■ **課題の内容**: 原文のうち、「如水は慶長五年(1600)の関ヶ原の役以後、」で始まり「如水の姿もありました。」で終わる部分を書き直してください。その際、「家康」をすべて「徳川家康」に置き換えてください。

■ **原文**:
##############################

如水は慶長五年(1600)の関ヶ原の役以後、
豊前に引退し、参禅の師を大徳寺の
春屋宗園に求めた頃から茶の湯を勢力的に
始めたようです。

家康とのエピソードとして面白いのは
黒田家に伝わる「南条」の茶壺です。

慶長六年(1601)の五月
家康が伏見城で宴会を催しました。
関ヶ原の役で活躍した大名が招かれ、その中に
如水の姿もありました。

ここに名物の茶壺が数個並べられ
家康は如水に、冗談半分に
「この中で他人の手を借りずに自分で持って帰れる
ものがあれば、どれなりとも差し上げよう」
と語りました。

すると如水はすっと立ち上がって
一番大きい「南条」の茶壺を自らの手で持ち帰った
ので、家康も如水の豪放さに驚嘆した
といわれています。

名物道具を拝見するには?

##############################

■ **提供資料**:

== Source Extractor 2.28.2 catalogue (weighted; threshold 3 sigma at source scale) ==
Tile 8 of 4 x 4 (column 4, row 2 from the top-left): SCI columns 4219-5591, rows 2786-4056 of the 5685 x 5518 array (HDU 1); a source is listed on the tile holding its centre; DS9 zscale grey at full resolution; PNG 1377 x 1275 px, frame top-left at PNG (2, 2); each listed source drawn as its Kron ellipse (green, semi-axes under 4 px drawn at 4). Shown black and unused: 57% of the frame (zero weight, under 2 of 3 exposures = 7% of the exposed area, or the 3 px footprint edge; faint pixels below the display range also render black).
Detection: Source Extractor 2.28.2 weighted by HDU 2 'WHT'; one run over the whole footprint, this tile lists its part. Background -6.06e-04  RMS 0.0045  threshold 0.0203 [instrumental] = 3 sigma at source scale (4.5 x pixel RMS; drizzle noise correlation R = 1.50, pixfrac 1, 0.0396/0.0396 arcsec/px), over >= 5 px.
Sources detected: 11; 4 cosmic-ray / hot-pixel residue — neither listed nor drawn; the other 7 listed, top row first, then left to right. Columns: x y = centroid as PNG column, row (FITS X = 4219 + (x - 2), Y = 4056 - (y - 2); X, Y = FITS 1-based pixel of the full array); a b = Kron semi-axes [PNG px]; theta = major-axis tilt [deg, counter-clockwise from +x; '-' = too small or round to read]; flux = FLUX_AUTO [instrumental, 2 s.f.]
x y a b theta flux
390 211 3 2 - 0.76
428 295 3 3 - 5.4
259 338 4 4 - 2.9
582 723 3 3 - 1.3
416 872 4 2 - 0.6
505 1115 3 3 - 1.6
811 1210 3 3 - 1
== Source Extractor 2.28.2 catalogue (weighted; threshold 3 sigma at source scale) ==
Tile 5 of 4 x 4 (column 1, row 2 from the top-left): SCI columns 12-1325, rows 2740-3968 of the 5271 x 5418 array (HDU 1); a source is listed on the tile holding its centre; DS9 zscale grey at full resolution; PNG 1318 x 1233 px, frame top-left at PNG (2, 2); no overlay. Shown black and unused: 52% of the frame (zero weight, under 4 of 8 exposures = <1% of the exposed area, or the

##############################

■ **解答**:
如水は慶長五年(1600)の関ヶ原の役以後、
豊前に引退し、参禅の師を大徳寺の
春屋宗園に求めた頃から茶の湯を勢力的に
始めたようです。

徳川家康とのエピソードとして面白いのは
黒田家に伝わる「南条」の茶壺です。

慶長六年(1601)の五月
徳川家康が伏見城で宴会を催しました。
関ヶ原の役で活躍した大名が招かれ、その中に
如水の姿もありました。